• Provided entries:
====
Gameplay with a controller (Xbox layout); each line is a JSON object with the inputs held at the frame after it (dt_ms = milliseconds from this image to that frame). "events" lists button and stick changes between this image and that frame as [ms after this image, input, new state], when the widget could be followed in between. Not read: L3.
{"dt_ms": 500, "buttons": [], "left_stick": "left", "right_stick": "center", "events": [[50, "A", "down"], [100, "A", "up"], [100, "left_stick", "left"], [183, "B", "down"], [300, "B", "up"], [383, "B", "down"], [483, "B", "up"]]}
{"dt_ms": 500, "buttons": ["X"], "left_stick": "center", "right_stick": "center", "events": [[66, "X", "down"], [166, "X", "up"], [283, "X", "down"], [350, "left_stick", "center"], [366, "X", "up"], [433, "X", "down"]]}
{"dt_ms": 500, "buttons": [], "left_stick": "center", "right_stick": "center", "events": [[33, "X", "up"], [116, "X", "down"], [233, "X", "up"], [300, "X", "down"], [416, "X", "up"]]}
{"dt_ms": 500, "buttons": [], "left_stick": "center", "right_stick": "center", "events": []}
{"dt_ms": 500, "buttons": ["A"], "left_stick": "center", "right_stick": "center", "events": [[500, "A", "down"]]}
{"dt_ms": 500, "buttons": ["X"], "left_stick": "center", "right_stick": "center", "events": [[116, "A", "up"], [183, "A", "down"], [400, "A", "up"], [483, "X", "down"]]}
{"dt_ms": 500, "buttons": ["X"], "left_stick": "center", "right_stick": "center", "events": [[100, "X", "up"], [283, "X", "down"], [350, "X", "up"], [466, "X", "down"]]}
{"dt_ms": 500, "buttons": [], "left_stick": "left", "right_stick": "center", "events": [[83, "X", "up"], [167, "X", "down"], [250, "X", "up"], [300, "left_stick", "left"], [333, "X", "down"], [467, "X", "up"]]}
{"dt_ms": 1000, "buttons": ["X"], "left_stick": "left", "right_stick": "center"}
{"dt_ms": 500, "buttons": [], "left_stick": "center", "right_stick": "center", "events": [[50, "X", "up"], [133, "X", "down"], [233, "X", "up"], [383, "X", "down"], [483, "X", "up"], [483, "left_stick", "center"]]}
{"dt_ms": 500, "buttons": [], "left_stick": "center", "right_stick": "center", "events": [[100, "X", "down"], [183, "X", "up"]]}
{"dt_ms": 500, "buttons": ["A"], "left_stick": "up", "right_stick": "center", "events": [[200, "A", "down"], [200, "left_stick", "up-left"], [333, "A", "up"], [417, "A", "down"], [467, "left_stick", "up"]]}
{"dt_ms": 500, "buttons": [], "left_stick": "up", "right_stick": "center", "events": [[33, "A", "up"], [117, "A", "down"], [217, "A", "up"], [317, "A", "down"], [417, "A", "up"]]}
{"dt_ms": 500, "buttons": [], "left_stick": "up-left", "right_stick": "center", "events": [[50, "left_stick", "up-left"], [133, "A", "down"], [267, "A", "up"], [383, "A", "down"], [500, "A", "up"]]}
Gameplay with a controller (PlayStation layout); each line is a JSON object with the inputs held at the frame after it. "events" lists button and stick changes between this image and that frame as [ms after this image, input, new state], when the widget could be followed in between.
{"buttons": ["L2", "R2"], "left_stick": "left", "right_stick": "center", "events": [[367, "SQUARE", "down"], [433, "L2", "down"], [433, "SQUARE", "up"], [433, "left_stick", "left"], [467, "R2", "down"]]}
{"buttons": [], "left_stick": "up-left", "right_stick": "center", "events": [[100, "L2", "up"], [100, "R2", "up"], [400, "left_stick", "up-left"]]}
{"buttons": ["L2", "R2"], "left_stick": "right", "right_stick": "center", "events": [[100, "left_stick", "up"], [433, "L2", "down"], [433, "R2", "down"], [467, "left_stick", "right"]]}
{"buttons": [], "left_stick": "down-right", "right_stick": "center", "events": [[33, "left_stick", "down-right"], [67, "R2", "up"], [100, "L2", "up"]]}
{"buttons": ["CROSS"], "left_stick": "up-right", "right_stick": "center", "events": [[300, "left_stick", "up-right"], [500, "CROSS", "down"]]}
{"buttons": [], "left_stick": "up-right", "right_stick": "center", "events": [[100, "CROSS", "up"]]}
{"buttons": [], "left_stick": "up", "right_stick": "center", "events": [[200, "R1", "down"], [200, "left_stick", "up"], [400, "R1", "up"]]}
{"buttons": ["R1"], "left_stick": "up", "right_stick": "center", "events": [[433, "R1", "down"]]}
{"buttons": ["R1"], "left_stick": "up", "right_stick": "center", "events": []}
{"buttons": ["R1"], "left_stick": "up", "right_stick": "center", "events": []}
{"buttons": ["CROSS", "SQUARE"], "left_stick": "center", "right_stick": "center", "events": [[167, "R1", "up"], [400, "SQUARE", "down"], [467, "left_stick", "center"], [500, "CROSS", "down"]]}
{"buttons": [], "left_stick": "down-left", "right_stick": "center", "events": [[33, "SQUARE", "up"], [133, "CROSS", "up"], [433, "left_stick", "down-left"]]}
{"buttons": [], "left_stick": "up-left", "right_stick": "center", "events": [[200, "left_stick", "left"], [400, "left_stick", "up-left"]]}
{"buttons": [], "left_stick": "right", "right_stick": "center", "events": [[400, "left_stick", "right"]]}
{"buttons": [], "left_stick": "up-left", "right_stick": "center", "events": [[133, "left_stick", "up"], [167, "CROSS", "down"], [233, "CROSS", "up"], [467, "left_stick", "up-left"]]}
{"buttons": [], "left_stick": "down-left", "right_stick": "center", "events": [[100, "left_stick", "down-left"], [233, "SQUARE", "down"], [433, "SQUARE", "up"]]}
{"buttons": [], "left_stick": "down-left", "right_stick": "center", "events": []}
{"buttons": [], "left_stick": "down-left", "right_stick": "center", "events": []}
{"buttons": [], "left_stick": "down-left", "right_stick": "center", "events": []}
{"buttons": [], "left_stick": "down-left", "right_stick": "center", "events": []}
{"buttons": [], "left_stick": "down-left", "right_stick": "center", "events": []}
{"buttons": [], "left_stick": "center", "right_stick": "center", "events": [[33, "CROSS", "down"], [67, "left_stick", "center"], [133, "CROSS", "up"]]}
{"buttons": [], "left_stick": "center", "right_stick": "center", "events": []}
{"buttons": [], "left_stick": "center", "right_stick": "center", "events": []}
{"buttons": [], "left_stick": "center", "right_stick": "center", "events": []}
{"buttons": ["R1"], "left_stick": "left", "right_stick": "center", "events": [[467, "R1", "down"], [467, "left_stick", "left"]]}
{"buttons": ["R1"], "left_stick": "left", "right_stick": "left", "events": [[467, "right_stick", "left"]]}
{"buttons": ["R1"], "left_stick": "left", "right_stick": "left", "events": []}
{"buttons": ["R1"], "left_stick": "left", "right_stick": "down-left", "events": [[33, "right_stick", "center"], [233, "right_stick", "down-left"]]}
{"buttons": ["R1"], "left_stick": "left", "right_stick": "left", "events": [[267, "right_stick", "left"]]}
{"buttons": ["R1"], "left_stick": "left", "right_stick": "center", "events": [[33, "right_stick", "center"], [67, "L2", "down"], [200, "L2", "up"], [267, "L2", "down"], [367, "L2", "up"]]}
====
• The task: Each entry above must be repeated exactly, with nothing dropped.

• Task result:
Gameplay with a controller (Xbox layout); each line is a JSON object with the inputs held at the frame after it (dt_ms = milliseconds from this image to that frame). "events" lists button and stick changes between this image and that frame as [ms after this image, input, new state], when the widget could be followed in between. Not read: L3.
{"dt_ms": 500, "buttons": [], "left_stick": "left", "right_stick": "center", "events": [[50, "A", "down"], [100, "A", "up"], [100, "left_stick", "left"], [183, "B", "down"], [300, "B", "up"], [383, "B", "down"], [483, "B", "up"]]}
{"dt_ms": 500, "buttons": ["X"], "left_stick": "center", "right_stick": "center", "events": [[66, "X", "down"], [166, "X", "up"], [283, "X", "down"], [350, "left_stick", "center"], [366, "X", "up"], [433, "X", "down"]]}
{"dt_ms": 500, "buttons": [], "left_stick": "center", "right_stick": "center", "events": [[33, "X", "up"], [116, "X", "down"], [233, "X", "up"], [300, "X", "down"], [416, "X", "up"]]}
{"dt_ms": 500, "buttons": [], "left_stick": "center", "right_stick": "center", "events": []}
{"dt_ms": 500, "buttons": ["A"], "left_stick": "center", "right_stick": "center", "events": [[500, "A", "down"]]}
{"dt_ms": 500, "buttons": ["X"], "left_stick": "center", "right_stick": "center", "events": [[116, "A", "up"], [183, "A", "down"], [400, "A", "up"], [483, "X", "down"]]}
{"dt_ms": 500, "buttons": ["X"], "left_stick": "center", "right_stick": "center", "events": [[100, "X", "up"], [283, "X", "down"], [350, "X", "up"], [466, "X", "down"]]}
{"dt_ms": 500, "buttons": [], "left_stick": "left", "right_stick": "center", "events": [[83, "X", "up"], [167, "X", "down"], [250, "X", "up"], [300, "left_stick", "left"], [333, "X", "down"], [467, "X", "up"]]}
{"dt_ms": 1000, "buttons": ["X"], "left_stick": "left", "right_stick": "center"}
{"dt_ms": 500, "buttons": [], "left_stick": "center", "right_stick": "center", "events": [[50, "X", "up"], [133, "X", "down"], [233, "X", "up"], [383, "X", "down"], [483, "X", "up"], [483, "left_stick", "center"]]}
{"dt_ms": 500, "buttons": [], "left_stick": "center", "right_stick": "center", "events": [[100, "X", "down"], [183, "X", "up"]]}
{"dt_ms": 500, "buttons": ["A"], "left_stick": "up", "right_stick": "center", "events": [[200, "A", "down"], [200, "left_stick", "up-left"], [333, "A", "up"], [417, "A", "down"], [467, "left_stick", "up"]]}
{"dt_ms": 500, "buttons": [], "left_stick": "up", "right_stick": "center", "events": [[33, "A", "up"], [117, "A", "down"], [217, "A", "up"], [317, "A", "down"], [417, "A", "up"]]}
{"dt_ms": 500, "buttons": [], "left_stick": "up-left", "right_stick": "center", "events": [[50, "left_stick", "up-left"], [133, "A", "down"], [267, "A", "up"], [383, "A", "down"], [500, "A", "up"]]}
Gameplay with a controller (PlayStation layout); each line is a JSON object with the inputs held at the frame after it. "events" lists button and stick changes between this image and that frame as [ms after this image, input, new state], when the widget could be followed in between.
{"buttons": ["L2", "R2"], "left_stick": "left", "right_stick": "center", "events": [[367, "SQUARE", "down"], [433, "L2", "down"], [433, "SQUARE", "up"], [433, "left_stick", "left"], [467, "R2", "down"]]}
{"buttons": [], "left_stick": "up-left", "right_stick": "center", "events": [[100, "L2", "up"], [100, "R2", "up"], [400, "left_stick", "up-left"]]}
{"buttons": ["L2", "R2"], "left_stick": "right", "right_stick": "center", "events": [[100, "left_stick", "up"], [433, "L2", "down"], [433, "R2", "down"], [467, "left_stick", "right"]]}
{"buttons": [], "left_stick": "down-right", "right_stick": "center", "events": [[33, "left_stick", "down-right"], [67, "R2", "up"], [100, "L2", "up"]]}
{"buttons": ["CROSS"], "left_stick": "up-right", "right_stick": "center", "events": [[300, "left_stick", "up-right"], [500, "CROSS", "down"]]}
{"buttons": [], "left_stick": "up-right", "right_stick": "center", "events": [[100, "CROSS", "up"]]}
{"buttons": [], "left_stick": "up", "right_stick": "center", "events": [[200, "R1", "down"], [200, "left_stick", "up"], [400, "R1", "up"]]}
{"buttons": ["R1"], "left_stick": "up", "right_stick": "center", "events": [[433, "R1", "down"]]}
{"buttons": ["R1"], "left_stick": "up", "right_stick": "center", "events": []}
{"buttons": ["R1"], "left_stick": "up", "right_stick": "center", "events": []}
{"buttons": ["CROSS", "SQUARE"], "left_stick": "center", "right_stick": "center", "events": [[167, "R1", "up"], [400, "SQUARE", "down"], [467, "left_stick", "center"], [500, "CROSS", "down"]]}
{"buttons": [], "left_stick": "down-left", "right_stick": "center", "events": [[33, "SQUARE", "up"], [133, "CROSS", "up"], [433, "left_stick", "down-left"]]}
{"buttons": [], "left_stick": "up-left", "right_stick": "center", "events": [[200, "left_stick", "left"], [400, "left_stick", "up-left"]]}
{"buttons": [], "left_stick": "right", "right_stick": "center", "events": [[400, "left_stick", "right"]]}
{"buttons": [], "left_stick": "up-left", "right_stick": "center", "events": [[133, "left_stick", "up"], [167, "CROSS", "down"], [233, "CROSS", "up"], [467, "left_stick", "up-left"]]}
{"buttons": [], "left_stick": "down-left", "right_stick": "center", "events": [[100, "left_stick", "down-left"], [233, "SQUARE", "down"], [433, "SQUARE", "up"]]}
{"buttons": [], "left_stick": "down-left", "right_stick": "center", "events": []}
{"buttons": [], "left_stick": "down-left", "right_stick": "center", "events": []}
{"buttons": [], "left_stick": "down-left", "right_stick": "center", "events": []}
{"buttons": [], "left_stick": "down-left", "right_stick": "center", "events": []}
{"buttons": [], "left_stick": "down-left", "right_stick": "center", "events": []}
{"buttons": [], "left_stick": "center", "right_stick": "center", "events": [[33, "CROSS", "down"], [67, "left_stick", "center"], [133, "CROSS", "up"]]}
{"buttons": [], "left_stick": "center", "right_stick": "center", "events": []}
{"buttons": [], "left_stick": "center", "right_stick": "center", "events": []}
{"buttons": [], "left_stick": "center", "right_stick": "center", "events": []}
{"buttons": ["R1"], "left_stick": "left", "right_stick": "center", "events": [[467, "R1", "down"], [467, "left_stick", "left"]]}
{"buttons": ["R1"], "left_stick": "left", "right_stick": "left", "events": [[467, "right_stick", "left"]]}
{"buttons": ["R1"], "left_stick": "left", "right_stick": "left", "events": []}
{"buttons": ["R1"], "left_stick": "left", "right_stick": "down-left", "events": [[33, "right_stick", "center"], [233, "right_stick", "down-left"]]}
{"buttons": ["R1"], "left_stick": "left", "right_stick": "left", "events": [[267, "right_stick", "left"]]}
{"buttons": ["R1"], "left_stick": "left", "right_stick": "center", "events": [[33, "right_stick", "center"], [67, "L2", "down"], [200, "L2", "up"], [267, "L2", "down"], [367, "L2", "up"]]}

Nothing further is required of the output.